Kerr spoke of his days as an unspectacular journeyman player before he joined the Chicago Bulls in 1993. In Chicago his playing and popularity have soared.

“A big part of that success has been the fans,” he said. “Chicago is one of the only cities where sports players can become a part of the city’s life off the court. I speak at corporate events, for charity, in the schools. People have taken to me. And I feel that support when I play.”

It’s not just the people. “Everything is easier here,” he said. “It’s a real city. L.A. isn’t. It’s an agglomeration of areas. You have to drive for hours to get anywhere. In Chicago, I can just drive downtown and go out to eat, take my kids to Navy Pier, the Children’s Museum, Broadway shows. There are no hassles.”

Kerr does so much in Chicago “because it’s so cold,” he said. “In L.A., it’s so warm I was outside all the time, playing basketball.”

For all its warmth, would he ever think of moving back to Los Angeles?

“Never,” he said quickly and with a smile.

KEN HAMADA, LOS ANGELES

Ken Hamada, 48, grew up in a hobbled-together wooden shack in a field in Dominguez, Calif., a Los Angeles suburb.

“The bathroom was outdoors,” he said. “When it would rain, my father (a gardener) put planks down on the earth.”

In Hamada’s Los Angeles, no one was trying to make it big in the movies. His parents had lost all they owned during the time of the World War II internment of Japanese-Americans.

“I wanted to be surfing, but my weekends were spent working with my dad, and studying,” Hamada said. In Dominguez and later in Torrance, Hamada’s family socialized only with other Japanese-Americans.

Hamada’s life in Chicago bears little resemblance to his childhood. He went to Northwestern University Dental School; married a Japanese-American woman, Peggy; established a dental practice; and is raising three children, John, Katie and Mark, in Schaumburg. Hamada is well-acquainted with his neighbors; none are Japanese-Americans.

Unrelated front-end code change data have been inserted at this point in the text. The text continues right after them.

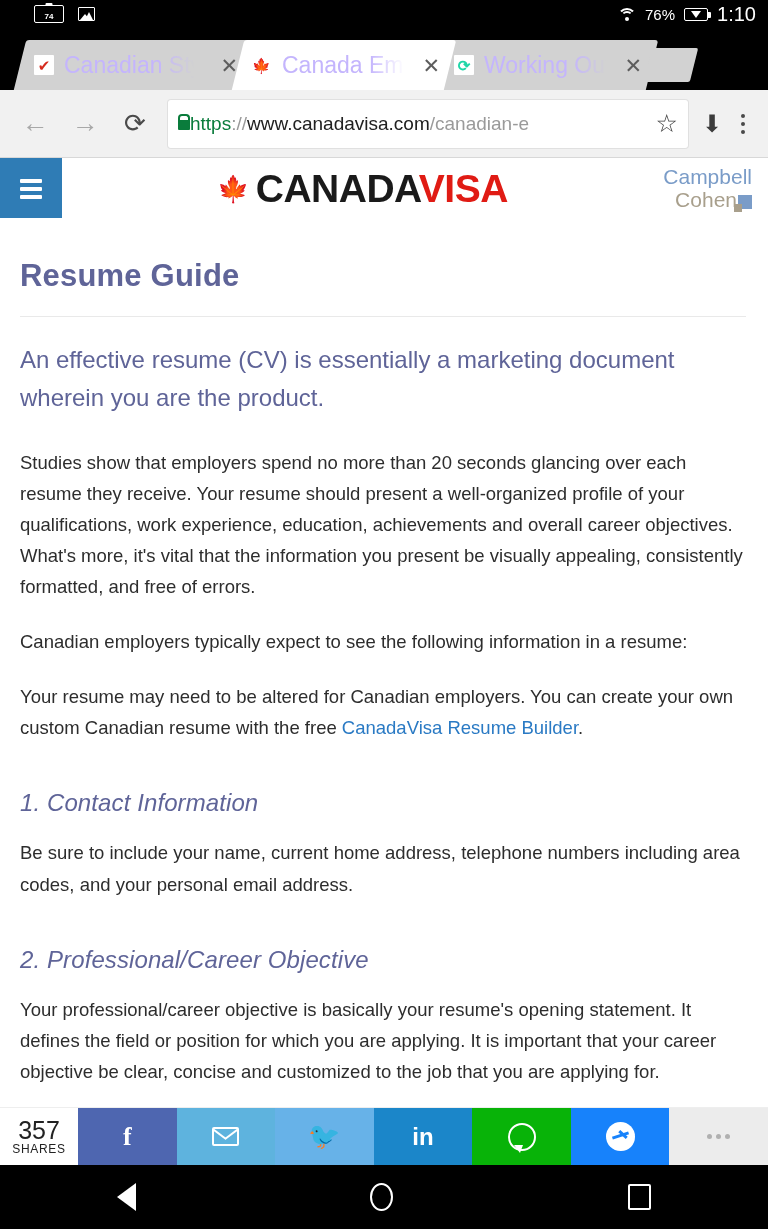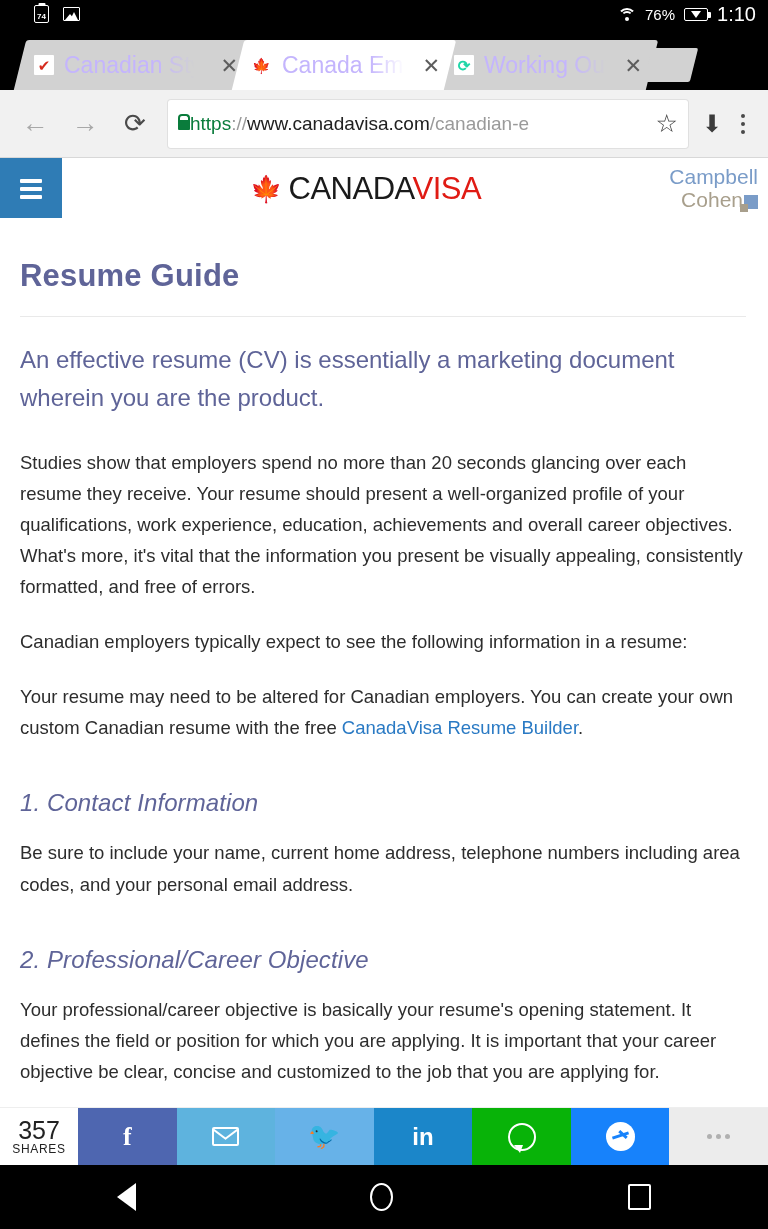--- a/index.html
+++ b/index.html
@@ -19,7 +19,7 @@
   .sb-left { display:flex; align-items:center; gap:14px; padding-left:22px; }
   .sb-right { margin-left:auto; display:flex; align-items:center; gap:9px; }
   .clipboard-icon {
-    width:15px; height:18px; border:1.6px solid #fff; border-radius:2px;
+    width:30px; height:18px; border:1.6px solid #fff; border-radius:2px;
     position:relative; display:flex; align-items:flex-end; justify-content:center;
     font-size:8px; line-height:1; padding-bottom:1px; font-weight:bold;
   }

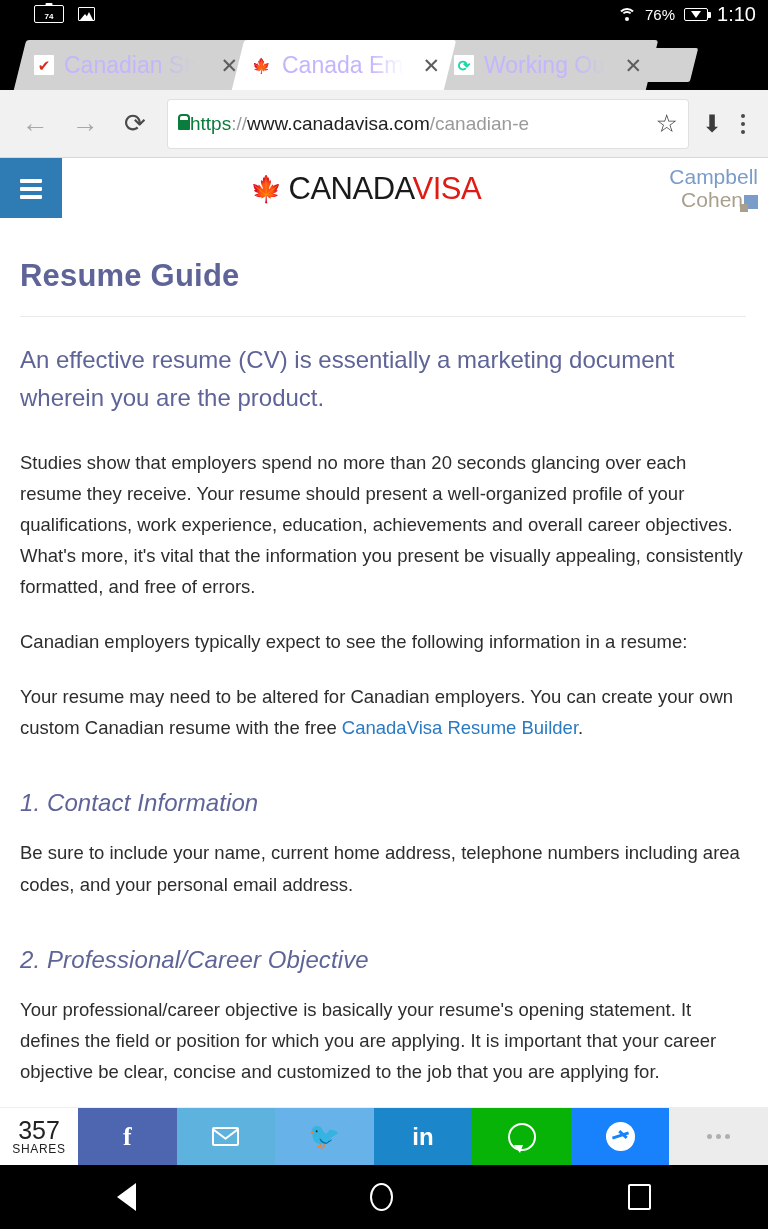--- a/index.html
+++ b/index.html
@@ -175,7 +175,7 @@
   }
   .logo-leaf { color:#d52b1e; font-size:26px; line-height:1; }
   .logo-text {
-    font-size:31px; font-weight:normal; letter-spacing:-0.5px;
+    font-size:39px; font-weight:bold; letter-spacing:-0.5px;
   }
   .logo-text .blk { color:#1a1a1a; }
   .logo-text .red { color:#e01b14; }

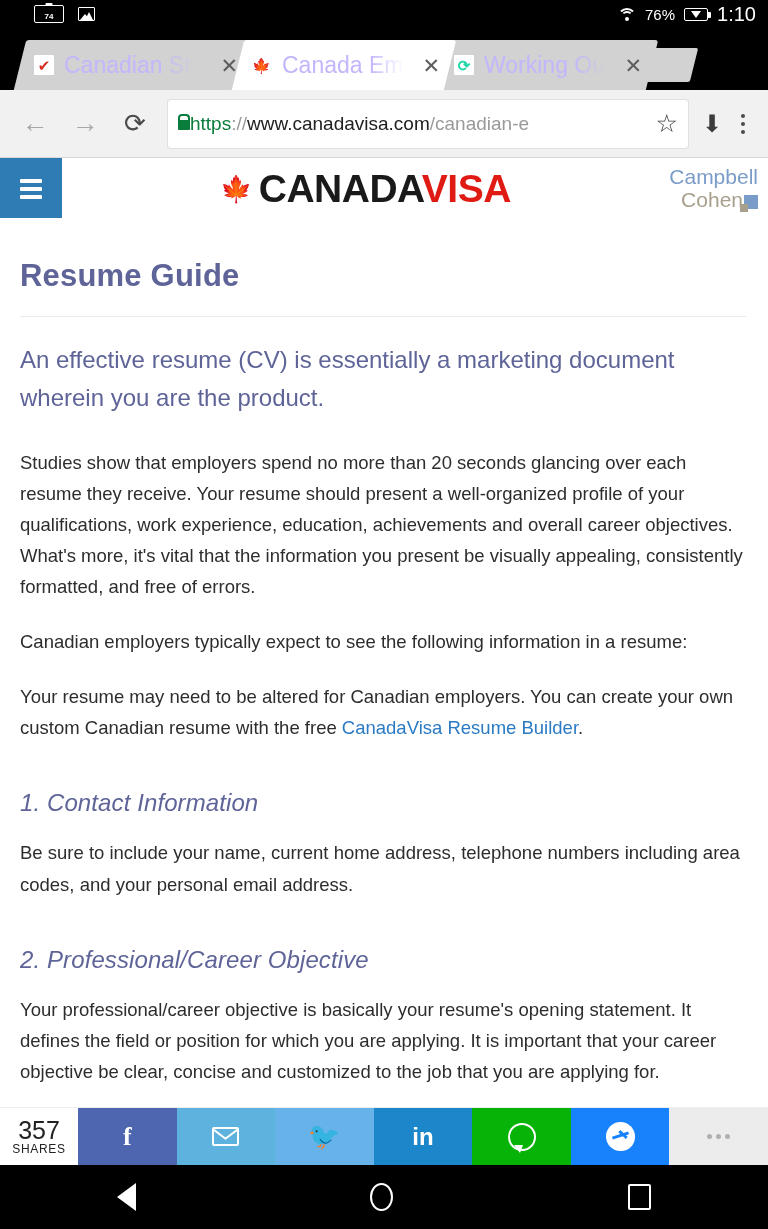--- a/index.html
+++ b/index.html
@@ -181,7 +181,7 @@
   .logo-text .red { color:#e01b14; }
   .cc-logo {
     display:flex; flex-direction:column; align-items:flex-end;
-    justify-content:center; padding-right:10px; line-height:1.05;
+    justify-content:center; padding-right:16px; line-height:1.05;
     font-size:21px;
   }
   .cc-logo .cc1 { color:#7a9cc8; }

“My kids don’t know they’re Japanese,” he said. “They think they’re white. They don’t have any Japanese friends.”

Every other Sunday, Hamada and his family go to the Midwest Buddhist Temple. “We’re not religious,” he said. “But that’s our only contact with our heritage. I want to give the kids a sense of our ethnic background.”

DOUG HARA, NEW YORK

Doug Hara, 29, does not want to hear it again. His friends from New York drive him crazy. “I don’t have any desire to move back to Manhattan,” he said. “Why would I leave Chicago? I have a beautiful coach house with two floors. With the same money in New York, I’d have some one-room studio where I’d have to step over dead people just to get in the building.”

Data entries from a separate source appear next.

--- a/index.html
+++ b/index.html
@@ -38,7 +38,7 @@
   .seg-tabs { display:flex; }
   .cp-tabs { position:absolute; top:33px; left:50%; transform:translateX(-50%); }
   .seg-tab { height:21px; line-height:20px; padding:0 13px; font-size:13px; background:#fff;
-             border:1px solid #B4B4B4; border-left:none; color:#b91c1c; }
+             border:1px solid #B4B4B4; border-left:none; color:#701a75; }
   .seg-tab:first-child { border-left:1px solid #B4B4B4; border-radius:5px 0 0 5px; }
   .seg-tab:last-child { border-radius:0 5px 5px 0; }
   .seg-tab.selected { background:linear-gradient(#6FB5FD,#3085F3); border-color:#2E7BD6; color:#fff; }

Cheaper housing is no small matter. Hara is a member of Chicago’s Lookingglass Theatre Company, which has won praise for productions that include “The Arabian Nights.”

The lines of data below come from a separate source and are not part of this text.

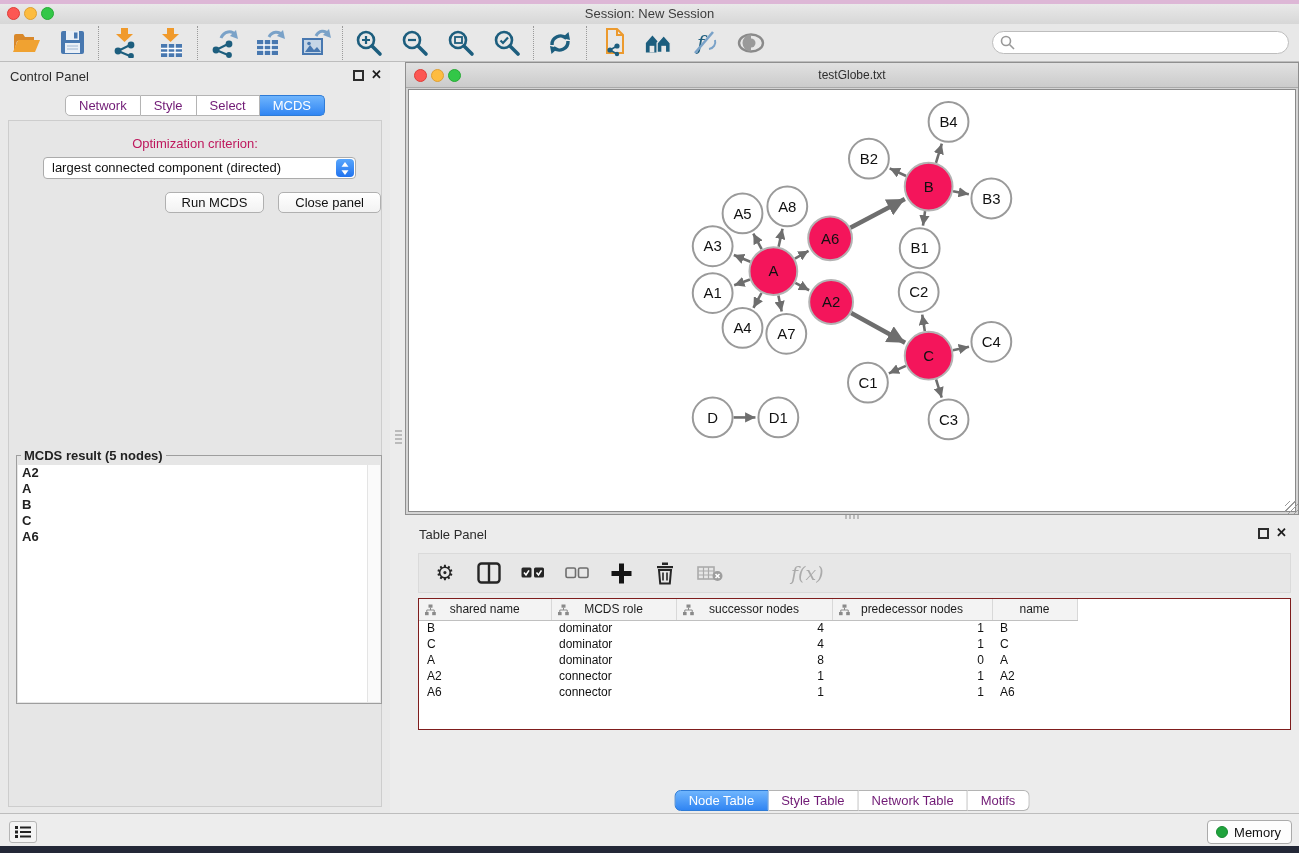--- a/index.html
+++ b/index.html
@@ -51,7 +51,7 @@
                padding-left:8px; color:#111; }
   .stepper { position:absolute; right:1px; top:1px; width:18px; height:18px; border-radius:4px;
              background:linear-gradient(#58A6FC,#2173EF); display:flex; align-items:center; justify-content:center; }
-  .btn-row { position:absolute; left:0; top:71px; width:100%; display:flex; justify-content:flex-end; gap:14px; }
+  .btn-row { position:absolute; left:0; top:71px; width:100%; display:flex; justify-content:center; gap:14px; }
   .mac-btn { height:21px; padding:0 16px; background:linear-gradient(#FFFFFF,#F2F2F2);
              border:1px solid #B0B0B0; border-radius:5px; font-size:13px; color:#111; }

“We could never survive in New York,” he said. “We couldn’t afford to rent a theater. None of the actors could afford to live there. Our aesthetic might work in New York City, but we’d never be able to find out.”

Hara came to the Chicago area when he was 18, in 1987, to study acting at Northwestern University. He already had appeared on Broadway and had an Actors Equity card. Rather than return to a promising career in his home city, Hara always knew he would stay.

“I am so excited to create my own theater as part of a company,” Hara said. “In New York and L.A., there’s not a lot of theater for theater’s sake. They are concerned with making a big splash, not in creating something worthwhile. It takes a lot of drive to succeed on the coasts; that’s not my style. Chicago theater will never be a vehicle to take over the world, to get on the cover of Time magazine. But that gives Chicago artists a freedom; they’re less paranoid.”

Hara would like to be cast in L.A.-based television and movie roles. This year, he will spend three months there, auditioning. If cast, he plans to commute to the coast. He and his fiance, Kirstin Showalter, plan to buy a house in Chicago this year.